▶ Условие задачи
Перепишите отрывок из предложенного текста, начиная со слов «Возьмём аналогичную пару» и заканчивая словами «Германии, было легче?», но замените «Мюнхене» на «Вене».

Художественный руководитель вокального ансамбля Intrada Екатерина Антоненко о старинной музыке, мнимой сакральности и о том, как звучит Москва.
— Сегодня после репетиции вы снова попадаете из XVI века в бешеный трафик вечерней Москвы. Вы ощущаете смену пульса?
— Мне в принципе очень непросто входить в этот ритм, потому что в связи с пандемией меня долгое время не было в Москве. В моем детстве этот город был гораздо более размеренный, а сейчас я подстраиваюсь к нему с трудом. Мне тяжело, когда вокруг огромное скопление людей и постоянный поток. Может быть, кого-то это и подзаряжает, но я во многом интроверт и люблю, когда меня окружает природа. Предпочла бы работать где-нибудь на пленере.
— Получается, старинная музыка отвечает вашей потребности в более размеренном течении времени?
— Тут всё зависит не от эпохи, а от композиторского темперамента. Думаю, Гендель отлично бы ужился в современной Москве, а вот Бах — вряд ли, Баху нужен был тихий Лейпциг. Разницу в их мировосприятии можно проследить по фактам биографий.
Возьмём аналогичную пару из ещё более ранней эпохи Ренессанса — Палестрину и Лассо. Первый всю свою жизнь провёл на одном месте и совершено никуда не собирался, хотя его приглашали. Зато Лассо, как истинный фламандец, путешествовал много и лишь потом осел в Мюнхене.
— Когда вы жили в Германии, было легче?
— Если проехать на электричке от центра Берлина минут 25, то можно оказаться в глубокой деревне — возможность такого совмещения была бы для меня идеальной. Но в Москве я родилась, здесь мои родные и любимая работа, так что нужно приспосабливаться к её условиям.
— В вашем детстве было много музыки?
— В моей семье не было музыкантов, но у нас любили петь. Особенно хорошо пел дедушка. Он очень любил вокал и с придыханием рассказывал о певцах, когда ставил записи, хотя сам при этом был инженером по профессии. К нему приезжали родственники, садились в одной комнате и пели — кажется, они могли делать это бесконечно. Слабо представляю себе такую ситуацию в современном мире.
— А что пели?
— Мой прадед был кантором в синагоге, поэтому все они помнили духовные песни, которые там звучали. Ещё пели украинские народные песни, дедушка любил петь романсы и оперные арии.
— Когда человек смотрит на фотографии европейской культовой архитектуры — скажем, Нотр-Дам, Руанского собора, кирх Лейпцига и Кёльна, в голове у него непроизвольно возникает католическая или протестантская месса — всё, что законсервировано культурной памятью. В этом смысле Европа — это живые декорации для её же музыки. А Москва как звучит?

▶ Исходные данные
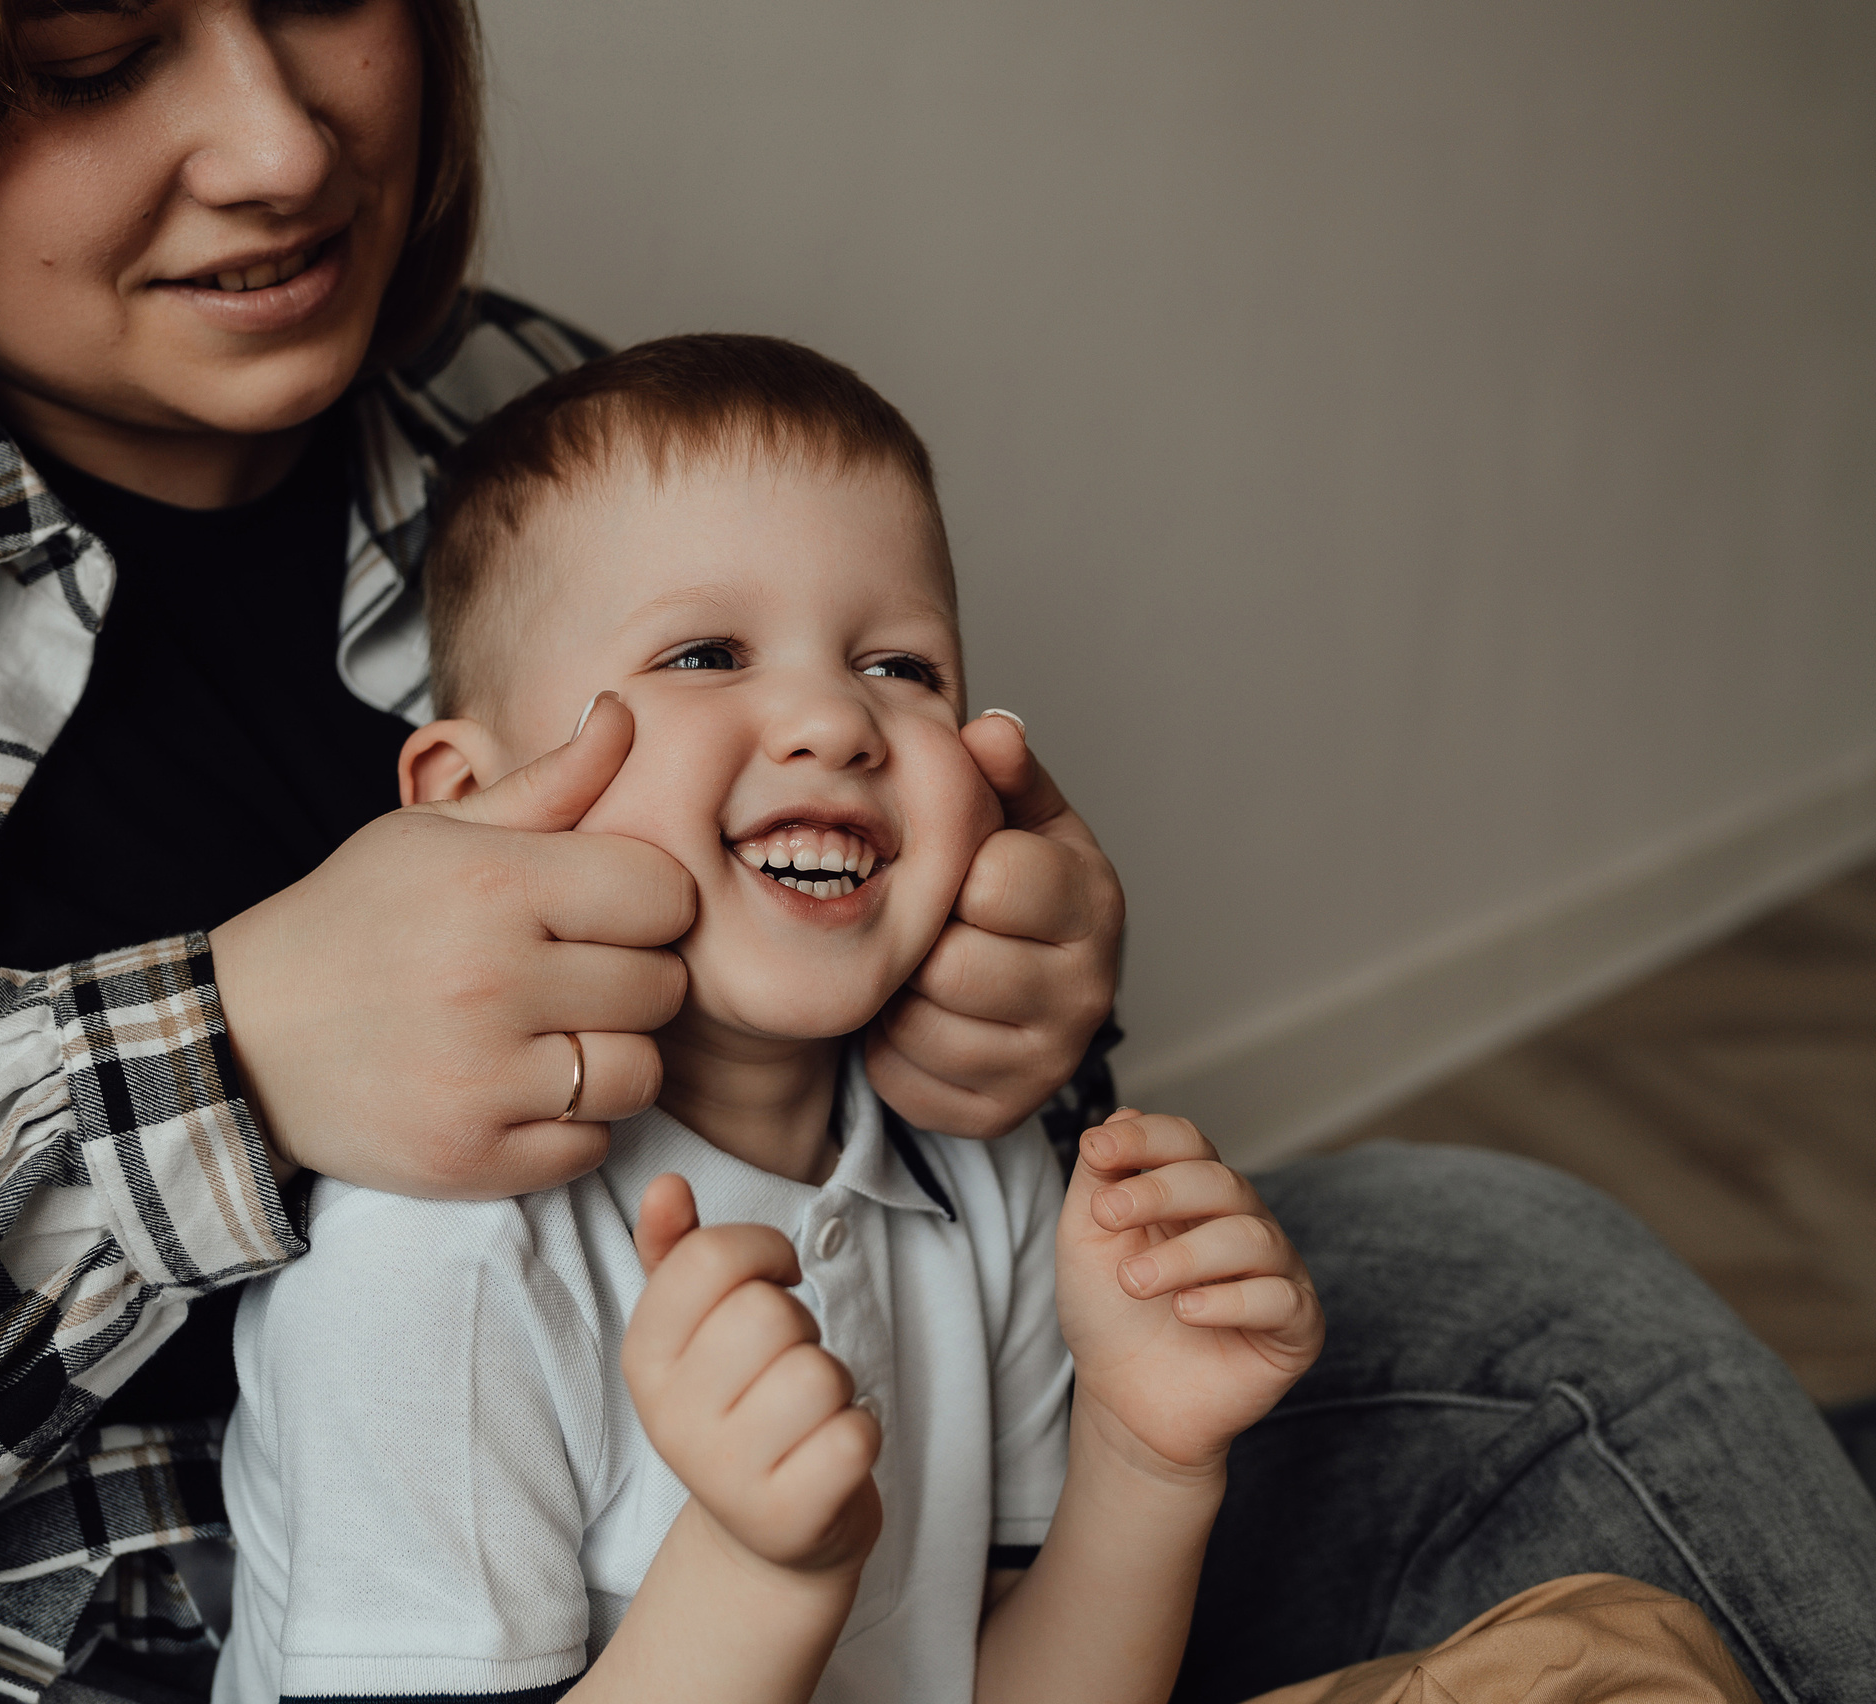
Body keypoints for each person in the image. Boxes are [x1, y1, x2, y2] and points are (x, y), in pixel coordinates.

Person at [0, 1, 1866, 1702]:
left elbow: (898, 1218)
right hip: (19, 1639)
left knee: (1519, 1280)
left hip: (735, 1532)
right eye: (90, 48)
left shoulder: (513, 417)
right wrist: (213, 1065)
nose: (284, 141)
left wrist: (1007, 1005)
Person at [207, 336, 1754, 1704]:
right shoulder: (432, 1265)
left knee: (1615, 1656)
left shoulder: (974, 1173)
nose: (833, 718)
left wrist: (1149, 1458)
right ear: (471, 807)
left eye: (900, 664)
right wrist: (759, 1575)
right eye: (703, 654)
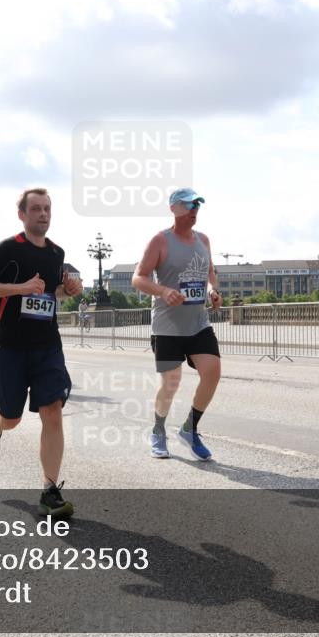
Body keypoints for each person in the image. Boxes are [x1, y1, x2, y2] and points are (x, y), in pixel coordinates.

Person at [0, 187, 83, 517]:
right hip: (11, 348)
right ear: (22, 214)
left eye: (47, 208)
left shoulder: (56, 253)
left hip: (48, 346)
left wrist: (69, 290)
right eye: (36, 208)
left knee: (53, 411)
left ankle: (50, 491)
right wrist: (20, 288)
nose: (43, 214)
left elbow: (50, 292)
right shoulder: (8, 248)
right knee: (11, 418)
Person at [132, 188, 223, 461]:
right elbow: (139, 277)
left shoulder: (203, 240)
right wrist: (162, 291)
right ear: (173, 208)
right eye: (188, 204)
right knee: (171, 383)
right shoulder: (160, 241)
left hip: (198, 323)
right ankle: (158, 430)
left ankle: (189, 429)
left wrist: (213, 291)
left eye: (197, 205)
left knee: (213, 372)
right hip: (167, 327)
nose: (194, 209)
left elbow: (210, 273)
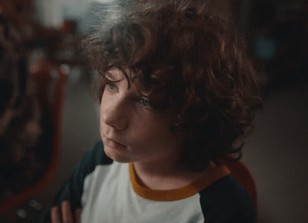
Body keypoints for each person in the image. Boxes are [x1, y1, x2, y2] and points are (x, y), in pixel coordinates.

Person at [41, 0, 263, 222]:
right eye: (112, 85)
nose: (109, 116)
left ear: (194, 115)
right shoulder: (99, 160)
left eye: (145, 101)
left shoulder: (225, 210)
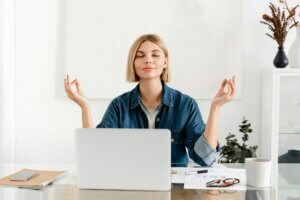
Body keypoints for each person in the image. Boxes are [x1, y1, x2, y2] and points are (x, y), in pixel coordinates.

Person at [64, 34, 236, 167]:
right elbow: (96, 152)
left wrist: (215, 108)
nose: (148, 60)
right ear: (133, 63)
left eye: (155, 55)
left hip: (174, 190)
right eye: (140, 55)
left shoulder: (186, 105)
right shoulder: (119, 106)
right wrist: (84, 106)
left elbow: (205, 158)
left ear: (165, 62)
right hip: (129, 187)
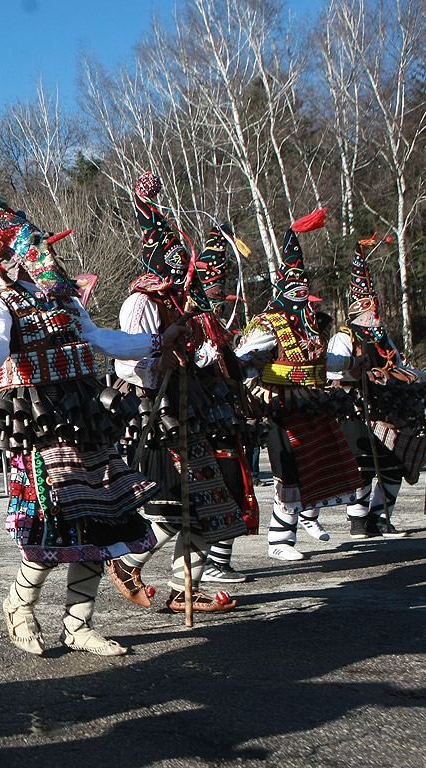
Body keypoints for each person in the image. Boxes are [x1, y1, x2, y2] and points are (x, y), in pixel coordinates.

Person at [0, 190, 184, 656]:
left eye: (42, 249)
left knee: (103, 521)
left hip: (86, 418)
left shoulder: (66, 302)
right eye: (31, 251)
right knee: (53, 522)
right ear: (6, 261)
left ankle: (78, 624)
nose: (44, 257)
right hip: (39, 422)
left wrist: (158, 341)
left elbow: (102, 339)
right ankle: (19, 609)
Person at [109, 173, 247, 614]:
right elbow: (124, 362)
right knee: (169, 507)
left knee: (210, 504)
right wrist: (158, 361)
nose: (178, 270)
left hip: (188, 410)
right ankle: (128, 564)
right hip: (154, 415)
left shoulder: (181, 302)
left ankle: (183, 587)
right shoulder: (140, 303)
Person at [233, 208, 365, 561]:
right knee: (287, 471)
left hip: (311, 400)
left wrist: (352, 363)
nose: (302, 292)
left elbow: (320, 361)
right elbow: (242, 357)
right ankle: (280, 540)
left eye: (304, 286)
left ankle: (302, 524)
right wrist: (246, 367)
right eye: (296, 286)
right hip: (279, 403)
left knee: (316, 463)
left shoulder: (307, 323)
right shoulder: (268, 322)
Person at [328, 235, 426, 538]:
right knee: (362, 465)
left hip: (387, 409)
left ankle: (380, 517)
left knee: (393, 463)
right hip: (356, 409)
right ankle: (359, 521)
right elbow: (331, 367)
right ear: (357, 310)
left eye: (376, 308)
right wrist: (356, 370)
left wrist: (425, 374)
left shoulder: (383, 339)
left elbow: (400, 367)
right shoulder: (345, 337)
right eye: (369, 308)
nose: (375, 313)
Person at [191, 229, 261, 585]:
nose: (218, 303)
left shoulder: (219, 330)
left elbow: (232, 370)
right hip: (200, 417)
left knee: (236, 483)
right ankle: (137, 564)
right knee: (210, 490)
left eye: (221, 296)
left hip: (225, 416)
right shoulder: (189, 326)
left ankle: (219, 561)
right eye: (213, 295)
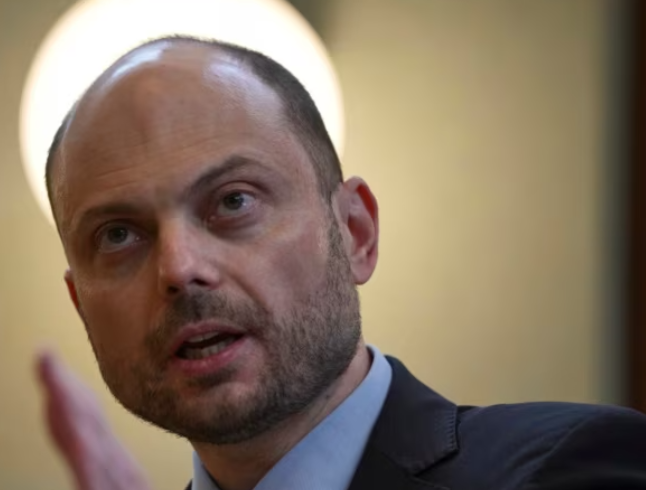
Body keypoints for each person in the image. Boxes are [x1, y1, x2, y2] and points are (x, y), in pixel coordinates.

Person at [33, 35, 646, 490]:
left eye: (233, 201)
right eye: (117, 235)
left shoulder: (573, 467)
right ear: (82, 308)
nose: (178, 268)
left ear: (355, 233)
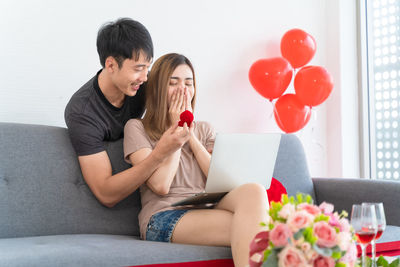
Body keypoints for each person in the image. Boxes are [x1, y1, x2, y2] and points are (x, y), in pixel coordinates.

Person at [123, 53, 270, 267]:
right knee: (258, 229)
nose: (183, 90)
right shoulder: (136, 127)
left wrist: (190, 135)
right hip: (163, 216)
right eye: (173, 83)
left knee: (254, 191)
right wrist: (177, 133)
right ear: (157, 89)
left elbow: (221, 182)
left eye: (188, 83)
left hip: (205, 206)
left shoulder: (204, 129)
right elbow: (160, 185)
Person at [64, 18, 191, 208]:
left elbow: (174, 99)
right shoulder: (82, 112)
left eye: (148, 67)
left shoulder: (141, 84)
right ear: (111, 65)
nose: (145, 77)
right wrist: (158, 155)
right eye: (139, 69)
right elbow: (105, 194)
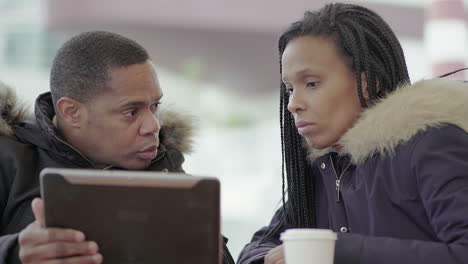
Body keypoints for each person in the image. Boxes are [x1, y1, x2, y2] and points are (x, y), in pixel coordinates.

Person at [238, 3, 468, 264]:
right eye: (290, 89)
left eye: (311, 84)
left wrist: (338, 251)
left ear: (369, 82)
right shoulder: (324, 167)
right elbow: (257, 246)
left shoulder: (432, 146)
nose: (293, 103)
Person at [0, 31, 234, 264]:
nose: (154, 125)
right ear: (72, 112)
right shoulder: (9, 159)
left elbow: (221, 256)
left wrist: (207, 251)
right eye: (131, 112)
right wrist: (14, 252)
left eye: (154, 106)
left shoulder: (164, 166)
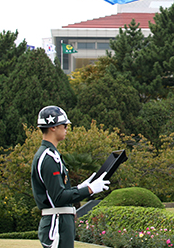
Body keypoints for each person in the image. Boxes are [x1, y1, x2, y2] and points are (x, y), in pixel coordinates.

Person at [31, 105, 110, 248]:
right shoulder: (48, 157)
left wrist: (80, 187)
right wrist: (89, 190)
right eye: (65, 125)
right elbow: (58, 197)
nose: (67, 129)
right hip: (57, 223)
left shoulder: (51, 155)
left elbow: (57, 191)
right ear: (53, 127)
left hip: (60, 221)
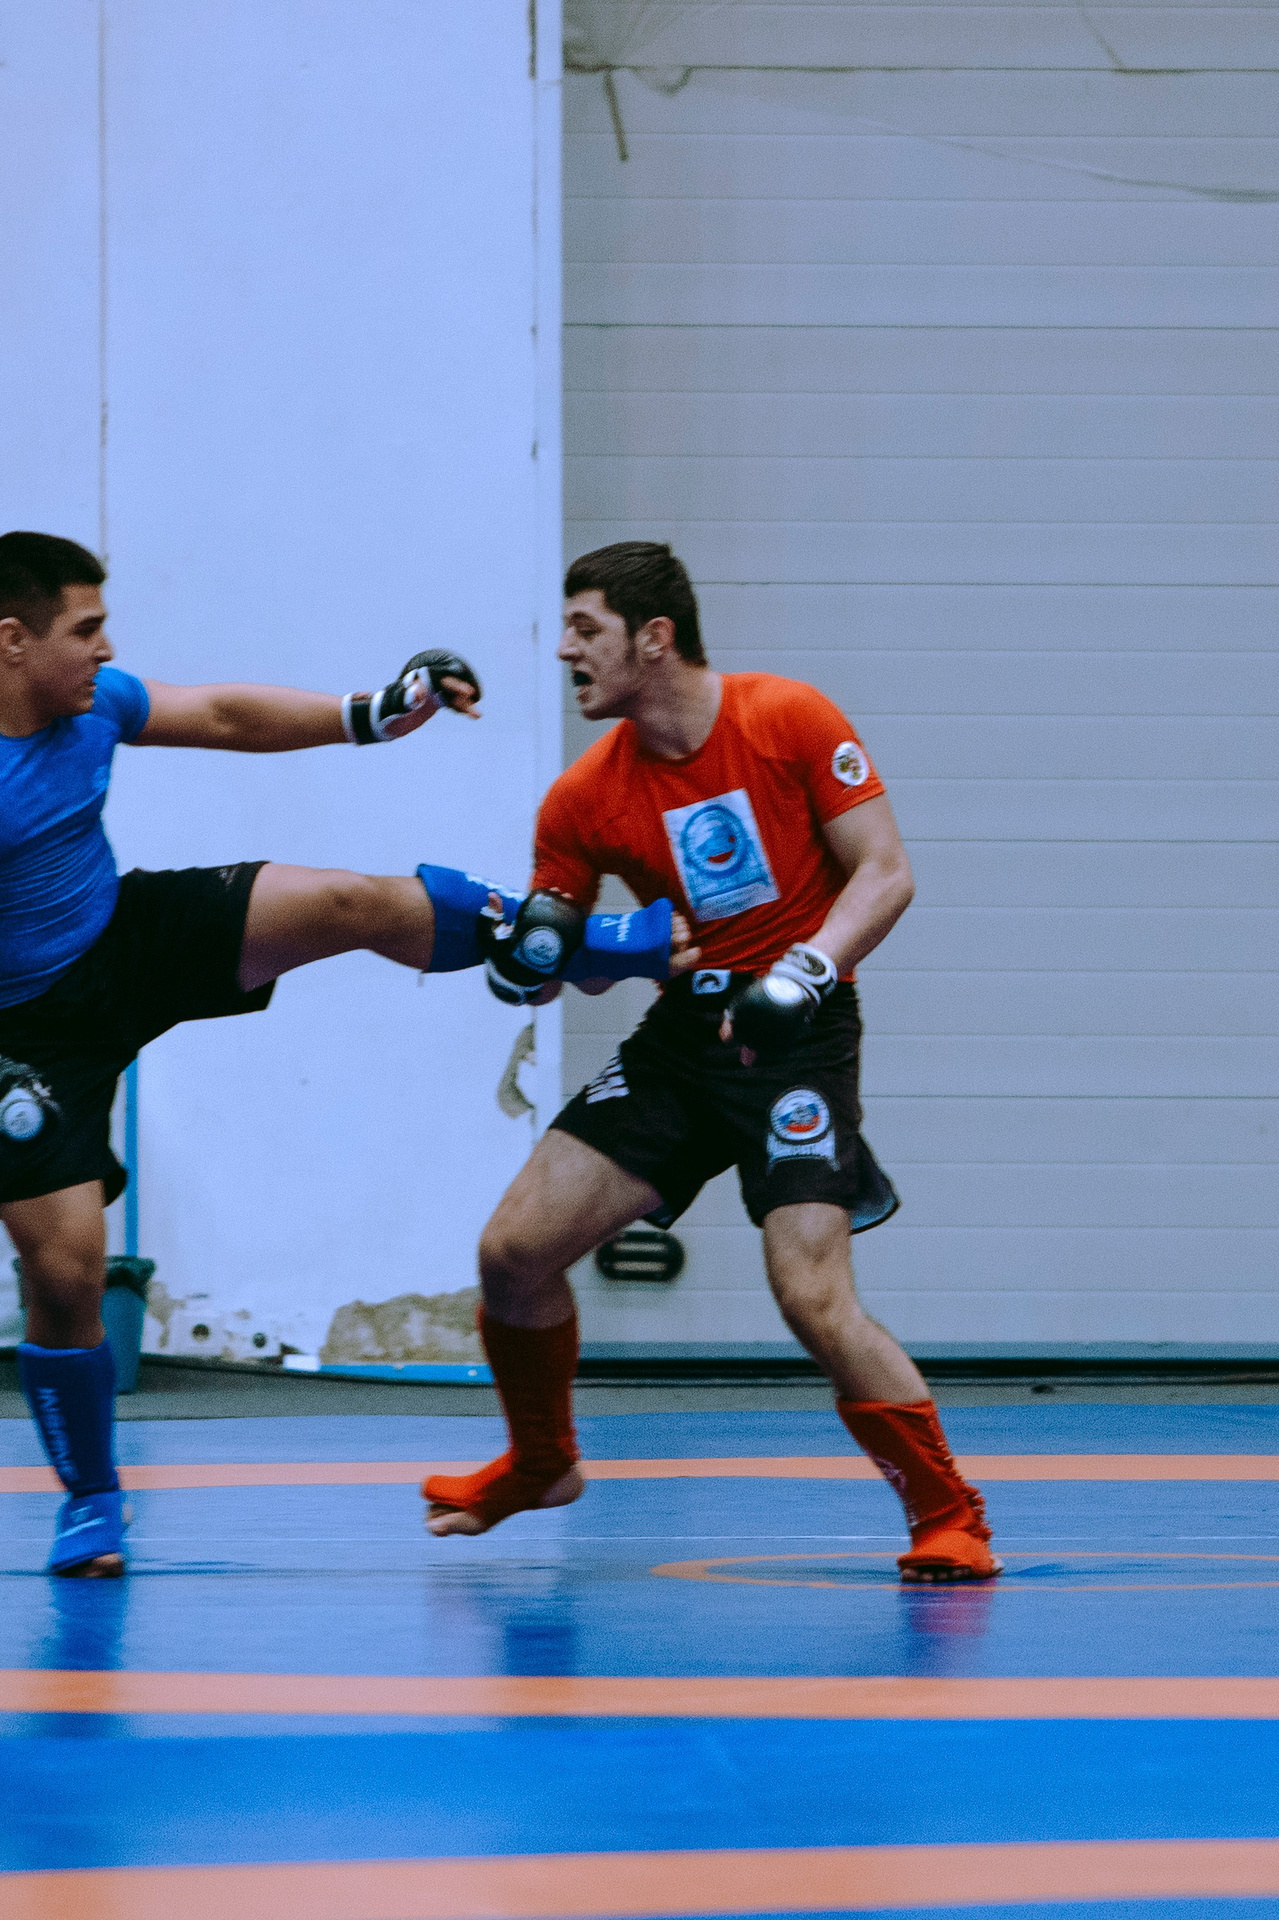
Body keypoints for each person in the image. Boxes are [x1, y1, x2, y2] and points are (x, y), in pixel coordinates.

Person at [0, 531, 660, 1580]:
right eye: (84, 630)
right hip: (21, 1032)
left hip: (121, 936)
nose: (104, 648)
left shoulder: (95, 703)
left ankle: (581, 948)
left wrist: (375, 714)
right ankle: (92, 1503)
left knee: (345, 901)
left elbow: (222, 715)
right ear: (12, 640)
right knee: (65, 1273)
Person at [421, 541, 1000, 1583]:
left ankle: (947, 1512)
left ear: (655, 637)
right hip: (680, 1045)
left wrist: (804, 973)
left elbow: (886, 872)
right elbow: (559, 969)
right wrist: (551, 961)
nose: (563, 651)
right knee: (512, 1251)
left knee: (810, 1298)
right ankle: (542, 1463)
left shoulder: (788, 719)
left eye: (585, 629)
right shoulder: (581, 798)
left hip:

▶ Решение задачи
Возьмём аналогичную пару из ещё более ранней эпохи Ренессанса — Палестрину и Лассо. Первый всю свою жизнь провёл на одном месте и совершено никуда не собирался, хотя его приглашали. Зато Лассо, как истинный фламандец, путешествовал много и лишь потом осел в Вене.
— Когда вы жили в Германии, было легче?